I’m officially a year older today. As with all my recent birthdays I sort of knew it was due some time soon, but then in the rush of everyday things I lost track of it, and again it took me by surprise when the day arrived. Fundamentally my birthday isn’t that important to me. Even so, it could have been an excuse for a party, but almost all the people I might have wanted to celebrate with are in other countries, so this was just another day. But all this talk about birthdays has made me think about cakes, so I think we might compensate for this tomorrow and buy a small one.
I’m a year older than I was last year, which is of course true for all days… but today the digits rolled over and my new age starts with a 3. That actually makes me feel a bit old. My mental age, the age I think of myself as, has been “mid-20s” for quite a long time now. So inside I’m not aging by a year but by over 5 years, overnight. That’s a bit of a shock.
Another statistic: there will be (or has been) a point some time this summer, I don’t know the exact date, when I will have spent half of my life living outside of Estonia. 15 years in Estonia, 9 in Sweden, 6 in the UK. Hmm, I just noticed: if I wanted to continue the series, I should move to a new country this summer and stay there for 3 years.
When I am too busy, I easily forget meals.
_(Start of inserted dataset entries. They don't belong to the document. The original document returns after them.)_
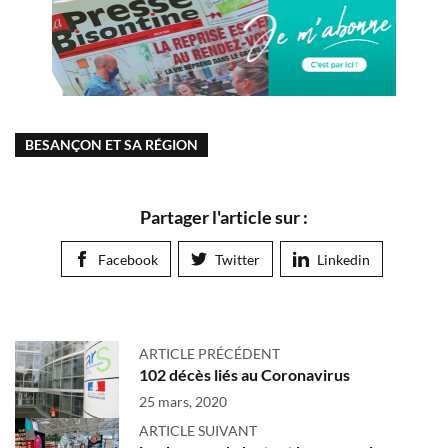
BESANÇON ET SA RÉGION
Partager l'article sur :
Facebook
Twitter
Linkedin
ARTICLE PRÉCÉDENT
102 décès liés au Coronavirus
25 mars, 2020
ARTICLE SUIVANT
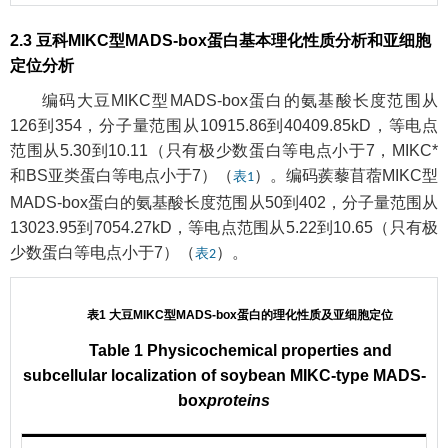
2.3 豆科MIKC型MADS-box蛋白基本理化性质分析和亚细胞
定位分析
编码大豆MIKC型MADS-box蛋白的氨基酸长度范围从
126到354，分子量范围从10915.86到40409.85kD，等电点
范围从5.30到10.11（只有极少数蛋白等电点小于7，MIKC*
和BS亚类蛋白等电点小于7）（
）。编码蒺藜苜蓿MIKC型
表1
MADS-box蛋白的氨基酸长度范围从50到402，分子量范围从
13023.95到7054.27kD，等电点范围从5.22到10.65（只有极
少数蛋白等电点小于7）（
）。
表2
表1 大豆MIKC型MADS-box蛋白的理化性质及亚细胞定位
Table 1 Physicochemical properties and
subcellular localization of soybean MIKC-type MADS-
box
proteins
I don’t even notice that I’m hungry, or sometimes I do notice but just tell myself that I’ll eat “soon”. Then I suddenly realise that it’s two o’clock and I haven’t had lunch, and my stomach is growling and my blood sugar is far too low. As a result I’ve had trouble keeping my weight – if I don’t take care, I lose weight. (While that may sound like a good thing if you have the opposite problem, trust me, it’s not.) I’m taking special care now that I’m breastfeeding, because I need to eat enough not only for myself but also for Ingrid.
Two things help me make sure I get enough food. One is to ALWAYS have food at hand. If getting food means interrupting whatever interesting and important thing that I’m doing to take the lift down to the cafeteria and queue to get a muffin and then get back up, well, that’s just too much work and won’t happen. But if all I need to do is to open a drawer, the equation changes. Of course this only works if I actually want to eat whatever I have at hand, so there must be choice, which is why I have a well-stocked snacks drawer at work. There’s always at least two kinds of cereal bars, and one or two kinds of dried fruit, and I usually bring fresh fruit or yoghurt with me every morning.
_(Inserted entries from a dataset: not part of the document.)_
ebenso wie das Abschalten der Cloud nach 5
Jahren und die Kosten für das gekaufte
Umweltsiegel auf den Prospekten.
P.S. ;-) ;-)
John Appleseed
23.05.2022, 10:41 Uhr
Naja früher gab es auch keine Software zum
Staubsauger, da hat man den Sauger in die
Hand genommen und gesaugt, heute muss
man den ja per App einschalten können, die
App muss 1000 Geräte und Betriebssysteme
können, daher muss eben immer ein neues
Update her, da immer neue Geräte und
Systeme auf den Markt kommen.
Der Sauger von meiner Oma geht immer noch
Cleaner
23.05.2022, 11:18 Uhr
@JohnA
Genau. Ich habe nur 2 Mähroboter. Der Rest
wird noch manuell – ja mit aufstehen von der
The other is to remind myself to eat. I actually have reminders in Outlook at work that simply say “Eat”. One at 11, one at 13 for lunch, and one at 16. My colleagues have been laughing at me for years about these (different colleagues over different years) but it really works. I call this my food and sleep clock, or in Swedish mat- och sovklocka. (The food and sleep clock was invented by Skalman, a green turtle in a Swedish children’s comic. He listens to his a bit more slavishly than I do, though. I don’t fall asleep in the middle of the day.)
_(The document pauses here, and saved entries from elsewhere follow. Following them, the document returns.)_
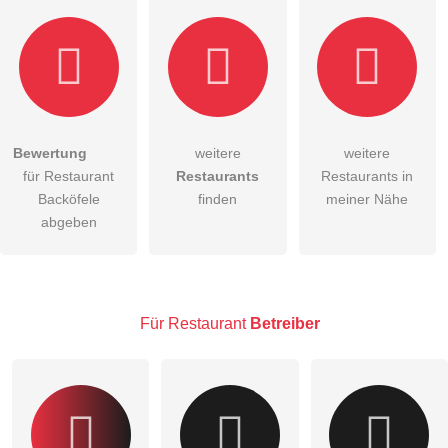
Bewertung
weitere
weitere
Hiermit akzeptiere ich die
AGB
.
für Restaurant
Restaurants
Restaurants in
Backöfele
finden
meiner Nähe
Die
Datenschutzerklärung
habe ich zur Kenntnis genommen.
abgeben
öffentliche Frage stellen
Abbrechen
Hinweis:
Bitte beachten Sie, öffentliche Fragen sind
für alle
Besucher sichtbar
.
Für Restaurant
Betreiber
Klicken Sie hier um eine
individuelle Frage
an den
Restaurant-Eintrag zu stellen
.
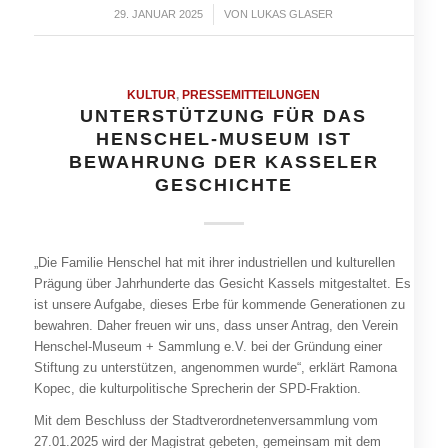
29. JANUAR 2025
/
VON
LUKAS GLASER
KULTUR
,
PRESSEMITTEILUNGEN
UNTERSTÜTZUNG FÜR DAS
HENSCHEL-MUSEUM IST
BEWAHRUNG DER KASSELER
GESCHICHTE
„Die Familie Henschel hat mit ihrer industriellen und kulturellen
Prägung über Jahrhunderte das Gesicht Kassels mitgestaltet. Es
ist unsere Aufgabe, dieses Erbe für kommende Generationen zu
bewahren. Daher freuen wir uns, dass unser Antrag, den Verein
Henschel-Museum + Sammlung e.V. bei der Gründung einer
Stiftung zu unterstützen, angenommen wurde“, erklärt Ramona
Kopec, die kulturpolitische Sprecherin der SPD-Fraktion.
Mit dem Beschluss der Stadtverordnetenversammlung vom
27.01.2025 wird der Magistrat gebeten, gemeinsam mit dem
I never swear. Well, never is a slight exaggeration – I know I swore in public once about 2 years ago, and I’ve probably done it a handful of times at home during recent years as well.
The thing is, I just don’t get the point of swearing. To me, swearing is an expression of impotent, inarticulate anger. I am not angry very often; if I am angry I’d rather do something about the cause than swear about it; and if I want to express my anger then I usually have something more specific to say about the cause than call it a f***ing f***er.
I keep wondering why other people swear. What satisfaction does it give them? In my experience swearing doesn’t even defuse the feeling or the situation, it just winds people up more.